Luís Neves está novamente no centro da polémica. O atual ministro da Administração Interna vai ser julgado no Tribunal de Contas por infrações financeiras cometidas quando era diretor nacional da Polícia Judiciária (PJ), num caso relacionado com contratos públicos que, segundo o tribunal, não cumpriram as regras da contratação pública.

A auditoria às contas da PJ de 2023 identificou pelo menos duas situações consideradas irregulares. Uma envolve um contrato de fornecimento de combustível com a Petrogal que começou a ser executado antes de estar formalmente assinado. A outra diz respeito a um contrato por ajuste direto com a agência de viagens Clube Viajar, cuja justificação de “urgência imperiosa” foi considerada irregular pelo Tribunal de Contas.
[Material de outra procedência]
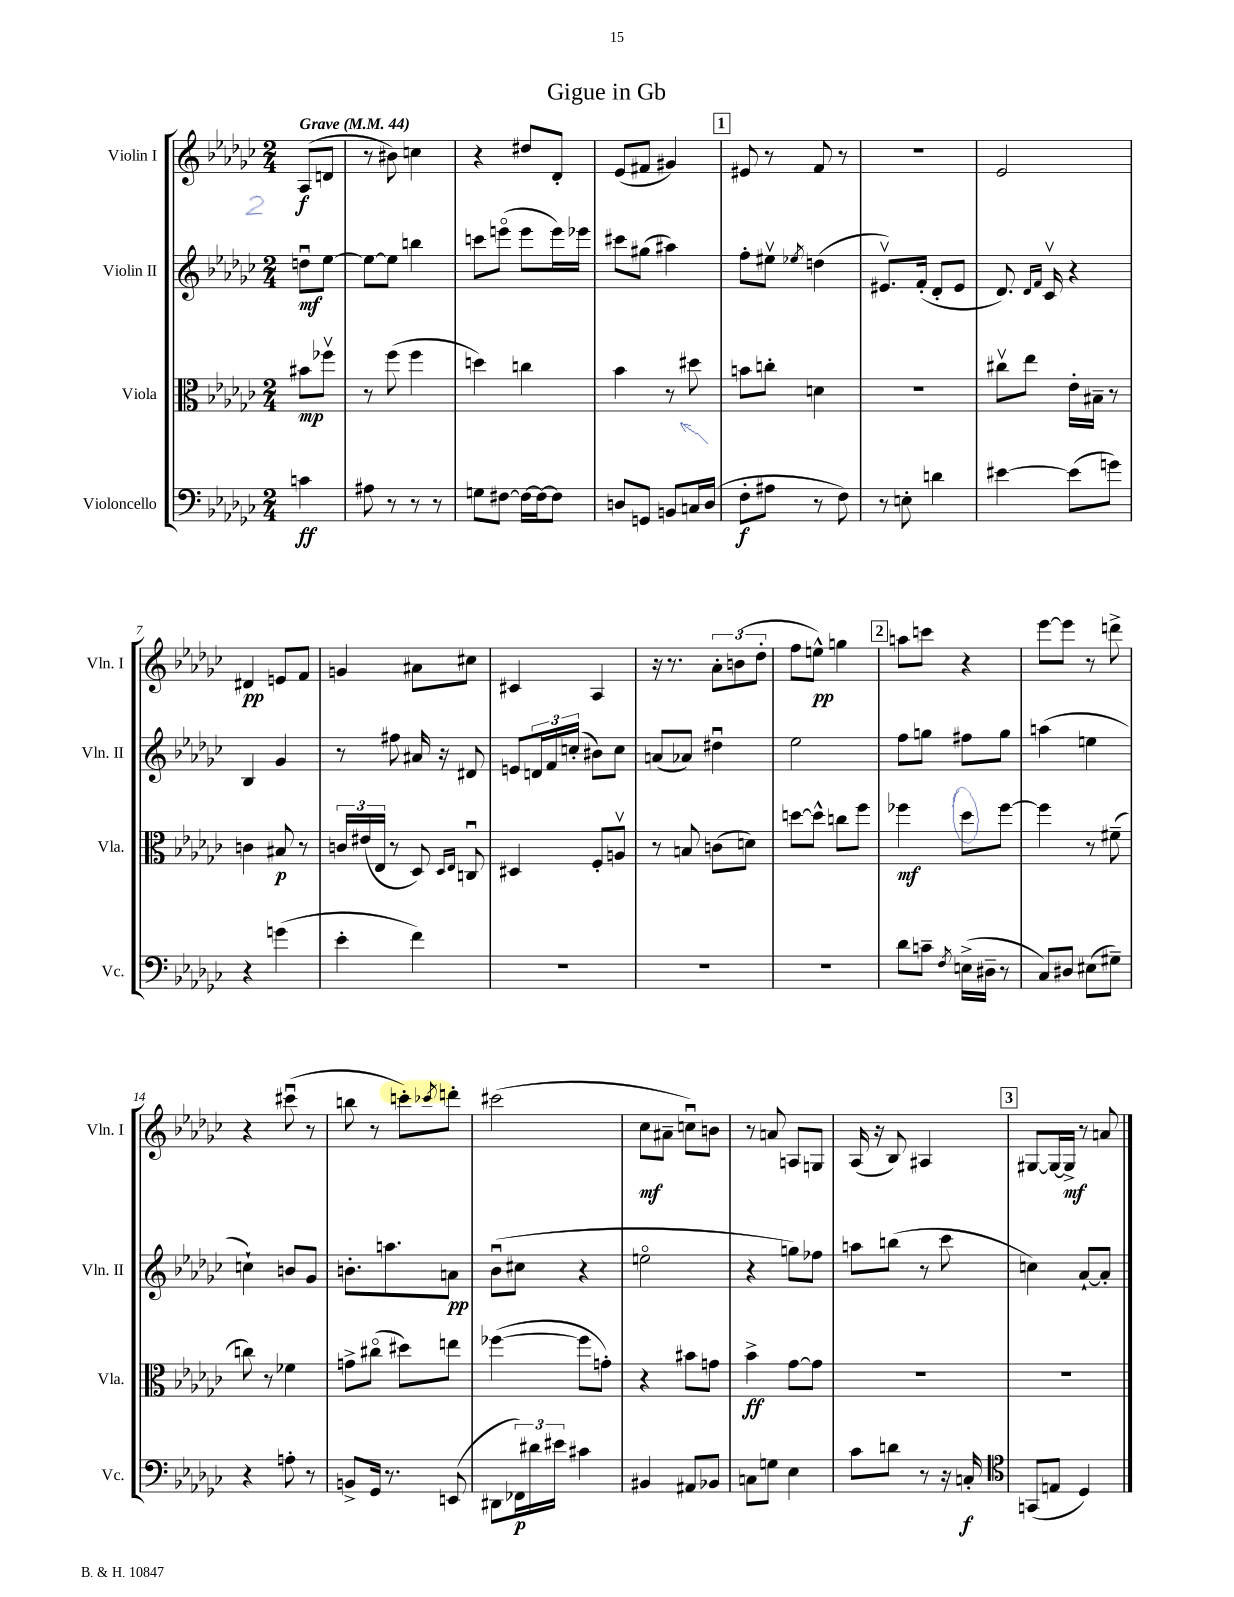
\header { title = "Gigue in Gb" }
<<
\new StaffGroup <<
\new Staff = "s0" \with { instrumentName = "Violin I" shortInstrumentName = "Vln. I" } {
    \clef treble \key ges \major \numericTimeSignature \time 2/4 \partial 4 \tempo "Grave" 4 = 44
    aes8\f( d'8 |
    r8 bis'8) c''4 |
    r4 dis''8 des'8-. |
    ees'8( fis'8 gis'4) |
    \mark \markup { \box "1" } eis'8 r8 f'8 r8 |
    R2 |
    ees'2 |
    dis'4\pp e'8 f'8 |
    g'4 ais'8 cis''8 |
    cis'4 aes4 |
    r16 r8. \tuplet 3/2 { aes'8-. b'8( des''8-. } |
    f''8 e''8-^\pp) g''4 |
    \mark \markup { \box "2" } a''8 c'''8 r4 |
    ees'''8~ ees'''8 r8 d'''8-> |
    r4 cis'''8\downbow( r8 |
    b''8 r8 c'''8-.) \acciaccatura { ces'''8 } d'''8-. |
    cis'''2( |
    ces''8\mf ais'8-- c''8\downbow) b'8 |
    r8 a'8 a8 g8 |
    aes16( r16 bes8) ais4 |
    \mark \markup { \box "3" } gis8~ gis16~ gis16->\mf r8 a'8 \bar "|." |
}
\new Staff = "s1" \with { instrumentName = "Violin II" shortInstrumentName = "Vln. II" } {
    \clef treble \key ges \major \numericTimeSignature \time 2/4 \partial 4
    d''8\downbow\mf ees''8~ |
    ees''8~ ees''8 b''4 |
    c'''8 e'''8\flageolet( e'''8 e'''16) ees'''16 |
    cis'''8 gis''8( ais''4) |
    \mark \markup { \box "1" } f''8-. eis''8\upbow \acciaccatura { ees''8 } d''4( |
    eis'8.\upbow) f'16-.( des'8-. eis'8 |
    des'8.) \grace { des'16 f'16 } ces'16\upbow r4 |
    bes4 ges'4 |
    r8 fis''8 ais'16 r16 dis'8 |
    e'8 \tuplet 3/2 { d'16 f'16 c''16-.( } bis'8) c''8 |
    a'8( aes'8) dis''4\downbow |
    ees''2 |
    \mark \markup { \box "2" } f''8 g''8 fis''8 g''8 |
    a''4( e''4 |
    c''4-!) b'8 ges'8 |
    b'8.-. a''8. a'8\pp |
    bes'8\downbow( cis''8 r4 |
    e''2\flageolet |
    r4 g''8) fes''8 |
    a''8 b''8( r8 ces'''8 |
    \mark \markup { \box "3" } c''4) aes'8~-! aes'8-. \bar "|." |
}
\new Staff = "s2" \with { instrumentName = "Viola" shortInstrumentName = "Vla." } {
    \clef alto \key ges \major \numericTimeSignature \time 2/4 \partial 4
    bis'8\mp fes''8\upbow |
    r8 f''8( f''4 |
    d''4) c''4 |
    bes'4 r8 dis''8 |
    \mark \markup { \box "1" } b'8 c''8-. d'4 |
    R2 |
    cis''8\upbow ees''8 ees'16-. bis16-- r8 |
    c'4 bis8\p r8 |
    \tuplet 3/2 { c'16 eis'16( ees16 } r8 des8) \grace { des16 ees16 } c8\downbow |
    dis4 f8-. a8\upbow |
    r8 b8 c'8( d'8) |
    d''8~ d''8-^ c''8 f''8 |
    \mark \markup { \box "2" } fes''4\mf des''8 fes''8~ |
    fes''4 r8 fis'8--( |
    c''8) r8 fes'4 |
    g'8-> cis''8\flageolet( dis''8) e''8 |
    fes''4~( fes''8 g'8-.) |
    r4 bis'8 g'8 |
    bes'4->\ff ges'8~ ges'8 |
    R2 |
    \mark \markup { \box "3" } R2 \bar "|." |
}
\new Staff = "s3" \with { instrumentName = "Violoncello" shortInstrumentName = "Vc." } {
    \clef bass \key ges \major \numericTimeSignature \time 2/4 \partial 4
    c'4\ff |
    ais8 r8 r8 r8 |
    g8 fis8~ fis16~ fis16~ fis8 |
    d8 g,8 b,8 c16 d16( |
    \mark \markup { \box "1" } f8-.\f ais8 r8 f8) |
    r8 e8-. d'4 |
    eis'4~ eis'8( g'8) |
    r4 g'4( |
    ees'4-. f'4) |
    R2 |
    R2 |
    R2 |
    \mark \markup { \box "2" } des'8 c'8-- \acciaccatura { f8 } e16->( dis16-- r8 |
    ces8) dis8 eis8( gis8--) |
    r4 a8-. r8 |
    b,8-> ges,16 r8. e,8( |
    dis,8 \tuplet 3/2 { fes,16\p) dis'16 eis'16 } cis'4 |
    bis,4 ais,8 bes,8 |
    c8 g8 ees4 |
    ces'8 d'8 r8 r16 c16-.\f |
    \mark \markup { \box "3" } \clef tenor g,8( e8 des4) \bar "|." |
}
>>
>>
De acordo com o Público, Luís Neves podia ter evitado o julgamento pagando voluntariamente as multas previstas na lei. No entanto, decidiu contestar as acusações, fazendo com que o processo avance para tribunal. No mesmo processo é também julgada a antiga diretora nacional adjunta da PJ, Luísa Proença.

Esta é mais uma polémica a atingir Luís Neves, poucos dias depois de ter sido conhecido que o Tribunal de Contas já tinha identificado irregularidades na sua gestão da Polícia Judiciária. Apesar das justificações apresentadas pelos responsáveis, o Tribunal de Contas concluiu existirem fundamentos para avançar com o julgamento.

O caso representa mais um revés para o ministro da Administração Interna, que vê o seu nome voltar a ser associado a alegadas irregularidades relacionadas com a gestão da Polícia Judiciária.